(Beginning of SUPPLIED TEXT)
Wednesday, May 30, 2012

Fish Creek Trail-Dolores River West Fork

The Fish Creek Trail travels along a major contributor to the Dolores River West Fork in the San Juan National Forest in southwest Colorado. The trail head access is confusing as the Forest Road passes under an overhead sign that says “Fish Creek Ranch.”

The Forest Road access is about 12 miles north along the West Fork Road from the junction with Highway 145, north of the town of Dolores. Then the Forest Road passes through scenic private property for about 2.5 miles to the trailhead.

The last mile of Forest Road is in the Fish Creek State Wildlife Area and there are fishing access points along the clear running creek. The trail generally leads northeast along the west shoulder of the Fish Creek drainage.

The trail is open to hikers, horses and mountain bikes but probably doesn't get many bike riders. The forest here is mostly Spruce and Firs with Aspens, and there are Ponderosa Pines in a few places.

Near the trail head there is a plaque honoring Phillip Aschbacher, a long time Forest Service Engineer. There is more water management engineering in the forests than is immediately apparent. Some of this work can be seen near the creek across from the trail head.
(End of SUPPLIED TEXT)
(Beginning of DATA FOR ANALYSIS)
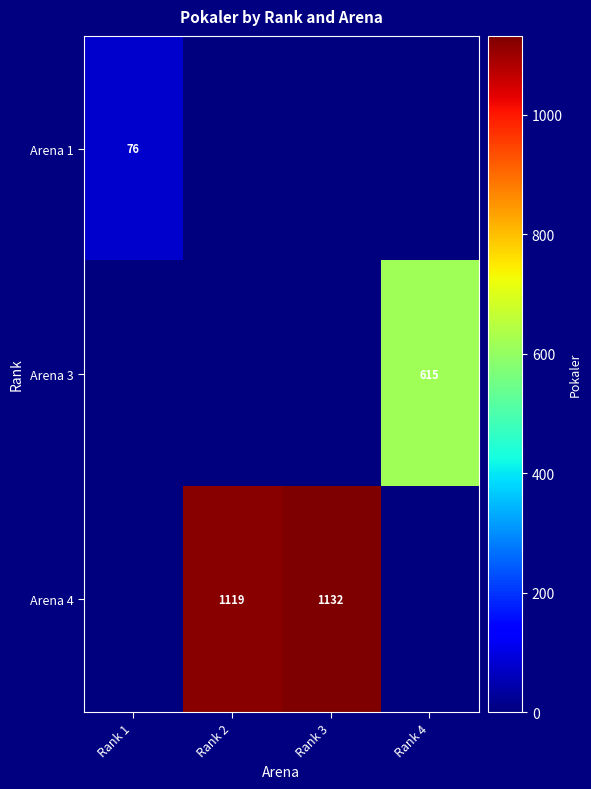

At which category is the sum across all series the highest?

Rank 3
(End of DATA FOR ANALYSIS)
(Beginning of DATA FOR ANALYSIS)
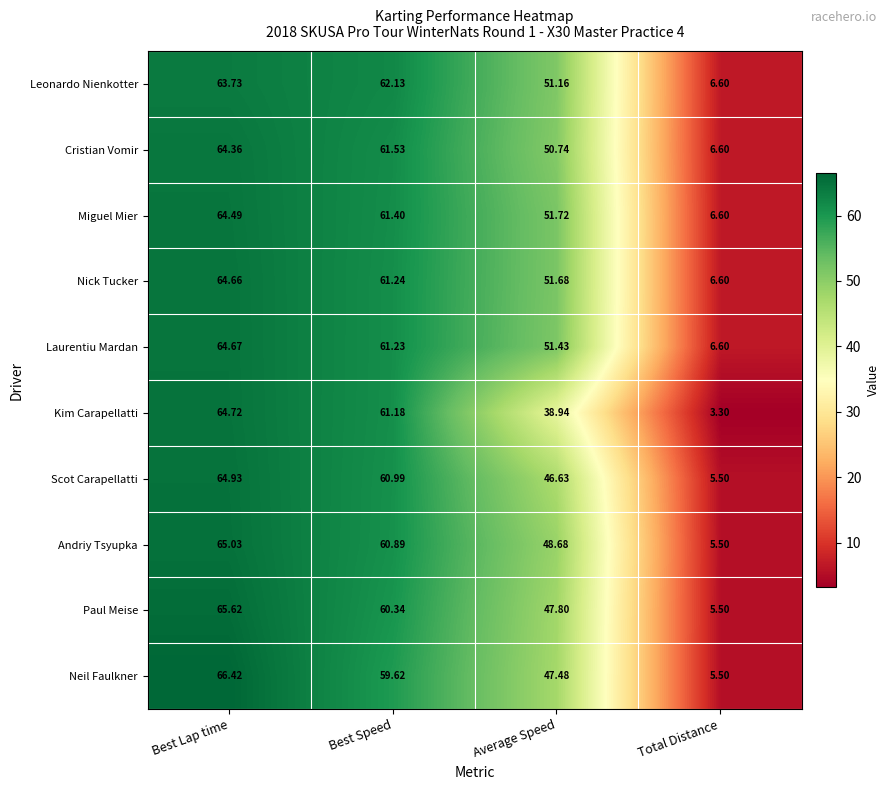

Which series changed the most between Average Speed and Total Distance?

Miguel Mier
(End of DATA FOR ANALYSIS)
▶ [TASK TO COMPLETE]:
Return the part of the Fish Creek Trail description that begins at the words "The last mile" and stops after the words "Fish Creek drainage.", copied word for word.

▶ [RESULT FOR THIS TASK]:
The last mile of Forest Road is in the Fish Creek State Wildlife Area and there are fishing access points along the clear running creek. The trail generally leads northeast along the west shoulder of the Fish Creek drainage.